Pre Amplifier (Updated March 2018)

 

After the completion of the DiCoSS loudspeakers I hooked them up to my 35 year old Denon PRA-1000 preamp, that still works nicely but misses a number of features like a remote control and SPDIF inputs and outputs.
Connecting my Home Theatre PC with its optical SPDIF output was done using a small interface box, not ideal.

I also want to play the audio of my TV-box and TV over the speakers and preferably have just one remote to control all equipment: TV, TV-box, Preamp, CD player and HTPC.
With this whishlist in mind I started searching for an "off the shelf" pre-amplifier but this search proved to be quite a challenge and the perfect excuse to start the design of my own Pre-amplifier.

 

I started my Pre amplifier design with the Phono amplifier.

In the section "Phono Amplifier" I will go through the process how I decided for a 100% discrete Phono amplifier design.
If you are interested in amplifier stability and low noise design, you might find this interesting reading, others find this boring theory.

When I had a stable, low noise phono amplifier prototype I started with the design of the power supply that I tested with resistive loads.

The schematic design and PCB design of the Preamplifier started after a few breadboard test on the analog input stages, the input selector and the output line driver which proved to be reasonably straight forward.
The ADC, DAC and Optical SPDIF input circuits are proven designs in DiCoSS that I simply copied.

The Optical output, coax SPDIF outputs, volume control and Sample Rate Converter were put directly on the PCB without prototyping and worked first time as expected.
For more details on the actual Pre-amplifier design like channel cross-talk measurements and PCB layout, have a look at section "Preamp".

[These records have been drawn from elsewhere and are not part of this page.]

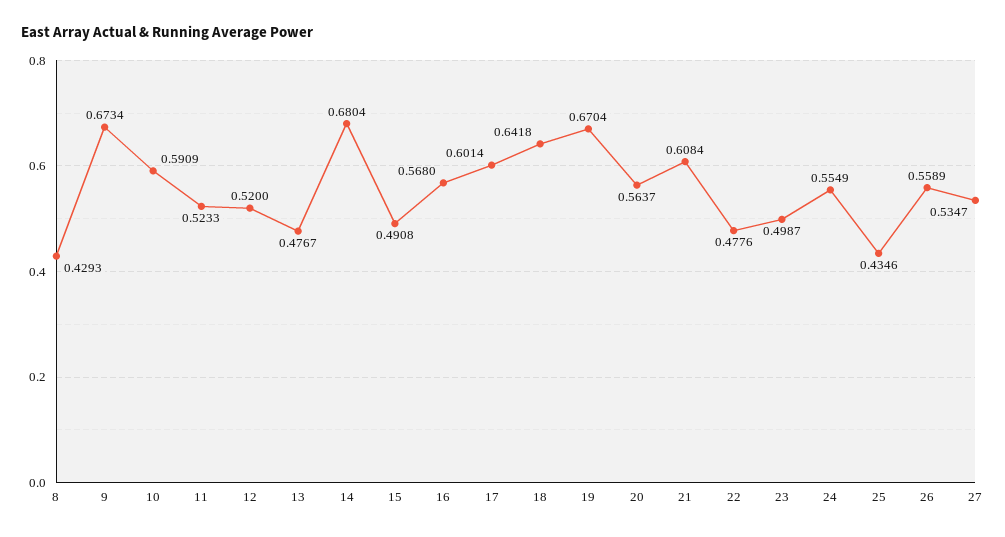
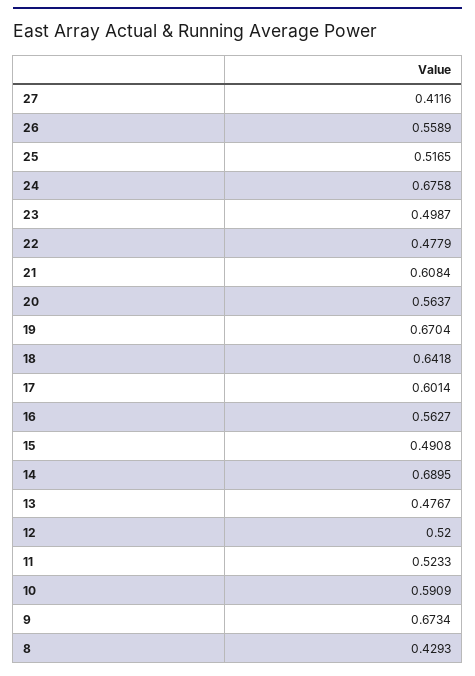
  {
    "8": 0.4293,
    "9": 0.6734,
    "10": 0.5909,
    "11": 0.5233,
    "12": 0.52,
    "13": 0.4767,
-   "14": 0.6804,
+   "14": 0.6895,
    "15": 0.4908,
-   "16": 0.568,
+   "16": 0.5627,
    "17": 0.6014,
    "18": 0.6418,
    "19": 0.6704,
    "20": 0.5637,
    "21": 0.6084,
-   "22": 0.4776,
+   "22": 0.4779,
    "23": 0.4987,
-   "24": 0.5549,
+   "24": 0.6758,
-   "25": 0.4346,
+   "25": 0.5165,
    "26": 0.5589,
-   "27": 0.5347
+   "27": 0.4116
  }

After I finished the PCB design of the complete Pre-amplifier I hooked it up to my power supply.
I found out the hard way that my powersupply design wasn't handling the inrush currents well that are caused by the large amount of bypass capacitors on the +/-15V supplies.
My design phylosophy is to use 100nF ceramics plus 10uF electrolythics as power supply bypass for each amplifier and converter which added up to several hundreds of micro Fahrads of  load capacitance.
Back to the drawing board to design power supply version 2.0.  More on that in the section "Power Supply".

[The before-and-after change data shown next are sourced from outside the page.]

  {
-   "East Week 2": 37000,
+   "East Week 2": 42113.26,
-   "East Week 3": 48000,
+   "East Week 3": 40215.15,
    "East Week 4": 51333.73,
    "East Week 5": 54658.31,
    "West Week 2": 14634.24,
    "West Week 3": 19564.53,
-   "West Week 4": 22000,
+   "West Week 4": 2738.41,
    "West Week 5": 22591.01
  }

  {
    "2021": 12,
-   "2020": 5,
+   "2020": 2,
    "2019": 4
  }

I took a different approach with the controls of the Preamp and implemented the input selector, balance and volume settings by means of a touch screen.
This allowed for easy implementation of other functionalities like input volume presets, physical to logical input selector translation and on/off switching of an auxiliary 5V power-supply at a specific input selection to power for instance a BT receiver or a wireless headset.
This aproach also made integration with the IR receiver for the remote control easier.
So began the development of the Display unit, containing an intelligent eDIP-240-7 graphical display from Electronic Assembly with touch screen.
To keep the Pre-amplifier appearance slick I decided for a black-white monochrome dot-matrix display with 240x128 pixels. More on that design in the section "Display & Remote". 

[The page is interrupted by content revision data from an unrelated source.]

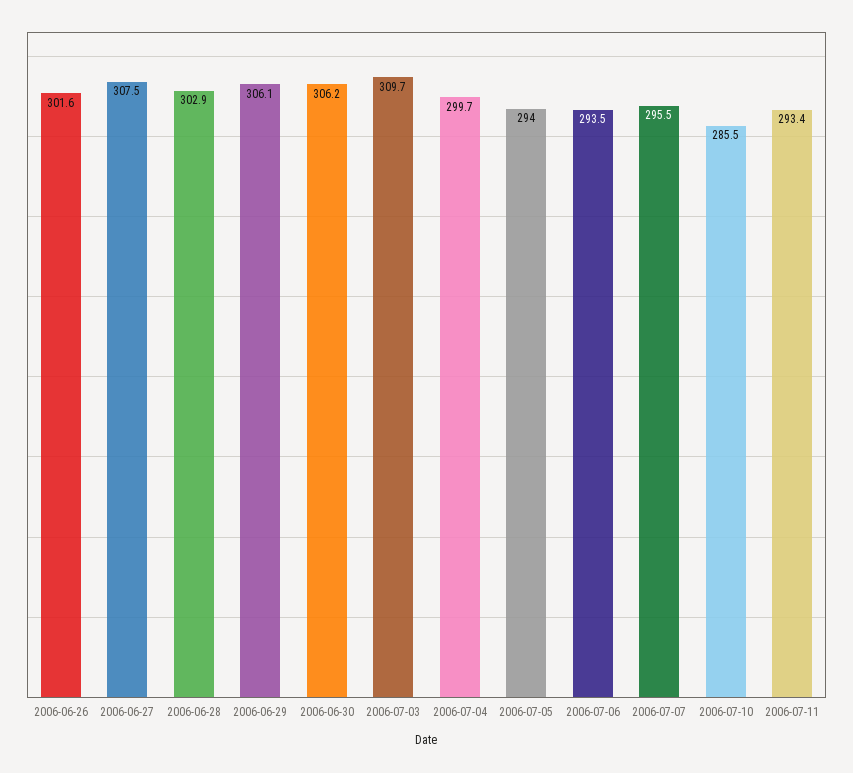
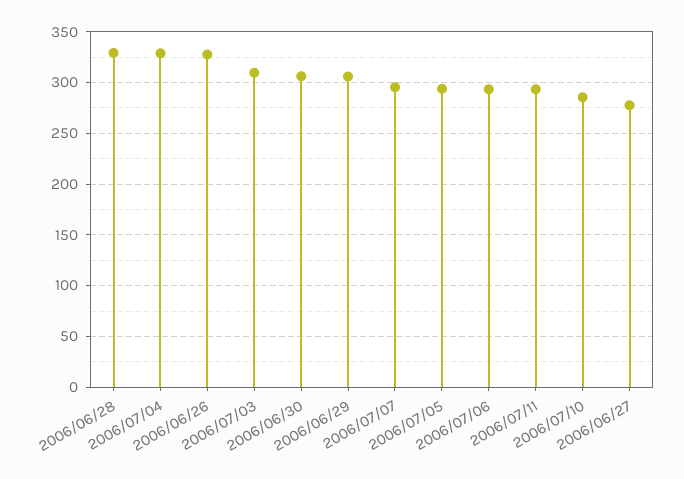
  {
-   "2006-06-26": 301.6,
+   "2006-06-26": 330,
-   "2006-06-27": 307.5,
+   "2006-06-27": 280,
-   "2006-06-28": 302.9,
+   "2006-06-28": 330,
    "2006-06-29": 306.1,
    "2006-06-30": 306.2,
    "2006-07-03": 309.7,
-   "2006-07-04": 299.7,
+   "2006-07-04": 330,
    "2006-07-05": 294,
    "2006-07-06": 293.5,
    "2006-07-07": 295.5,
    "2006-07-10": 285.5,
    "2006-07-11": 293.4
  }

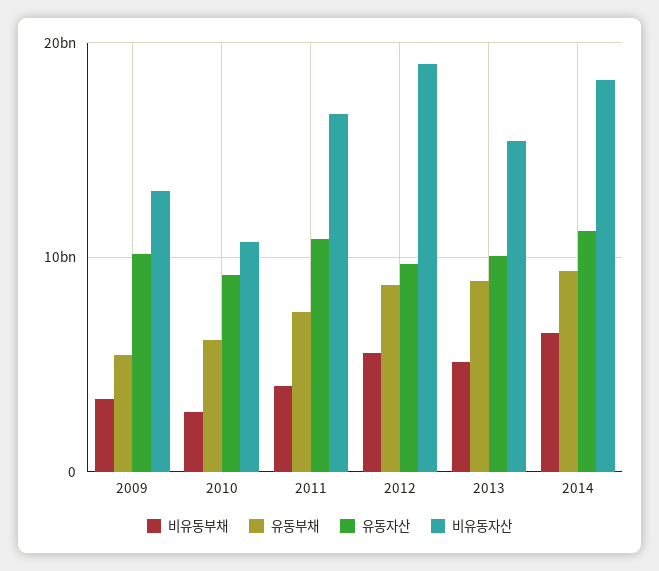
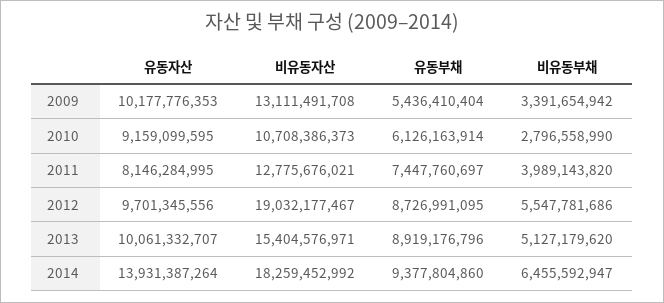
  {
    "비유동부채": {
      "2009": 3391654942,
      "2010": 2796558990,
      "2011": 3989143820,
      "2012": 5547781686,
      "2013": 5127179620,
      "2014": 6455592947
    },
    "유동부채": {
      "2009": 5436410404,
      "2010": 6126163914,
      "2011": 7447760697,
      "2012": 8726991095,
      "2013": 8919176796,
      "2014": 9377804860
    },
    "유동자산": {
      "2009": 10177776353,
      "2010": 9159099595,
-     "2011": 11000000000,
+     "2011": 8146284995,
      "2012": 9701345556,
      "2013": 10061332707,
-     "2014": 11000000000
+     "2014": 13931387264
    },
    "비유동자산": {
      "2009": 13111491708,
      "2010": 10708386373,
-     "2011": 17000000000,
+     "2011": 12775676021,
      "2012": 19032177467,
      "2013": 15404576971,
      "2014": 18259452992
    }
  }

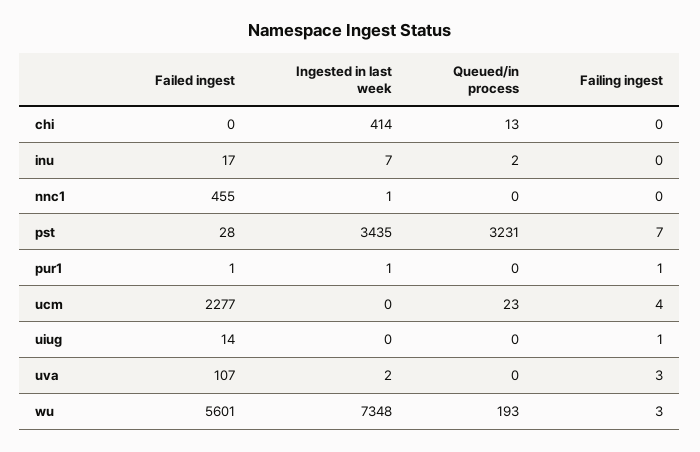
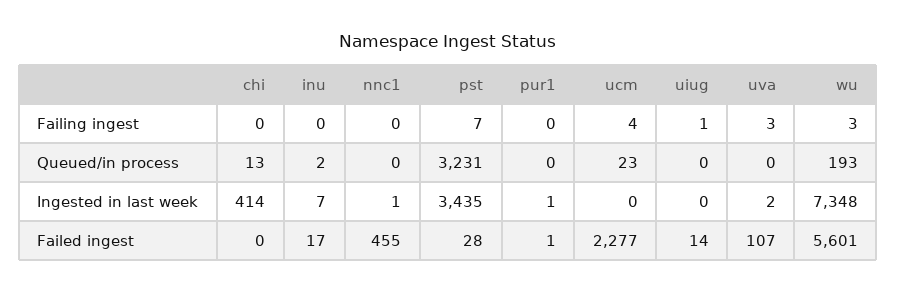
  {
    "Failed ingest": {
      "chi": 0,
      "inu": 17,
      "nnc1": 455,
      "pst": 28,
      "pur1": 1,
      "ucm": 2277,
      "uiug": 14,
      "uva": 107,
      "wu": 5601
    },
    "Ingested in last week": {
      "chi": 414,
      "inu": 7,
      "nnc1": 1,
      "pst": 3435,
      "pur1": 1,
      "ucm": 0,
      "uiug": 0,
      "uva": 2,
      "wu": 7348
    },
    "Queued/in process": {
      "chi": 13,
      "inu": 2,
      "nnc1": 0,
      "pst": 3231,
      "pur1": 0,
      "ucm": 23,
      "uiug": 0,
      "uva": 0,
      "wu": 193
    },
    "Failing ingest": {
      "chi": 0,
      "inu": 0,
      "nnc1": 0,
      "pst": 7,
-     "pur1": 1,
+     "pur1": 0,
      "ucm": 4,
      "uiug": 1,
      "uva": 3,
      "wu": 3
    }
  }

The Remote Control firmware was done prior to the display design on a MSP430FR2311 launchpad plus IR Boosterpack. I needed the functionality to develop the Display Unit IR receiver part.
The final Remote Control design details can be found under the section "Display & Remote".

 My initial idea to use a Logitech "Smart Control" remote and hub turned out to be the "easy" solution to control the Pre-amplifier and my other equipment with one remote.
The Logitech Smart Control works great for off the shelf equipment but gives you a hard time to learn DIY equipment, even with standard RC5 codes. More on that in the section "Remote Control".

The mechanics are reasonably straight forward.
I decided to use standard 4mm thick aluminium plating for front, back and side panels that I had cut out by a watercutting company. Top and bottom are made from 1.5mm thick aluminium plates.
10mm square aluminium rods and a bunch of M3 bolts keep the case together.
A black and transparant anodized finish gives the Preamplifier casing a professional look. More on that in the section "Mechanics".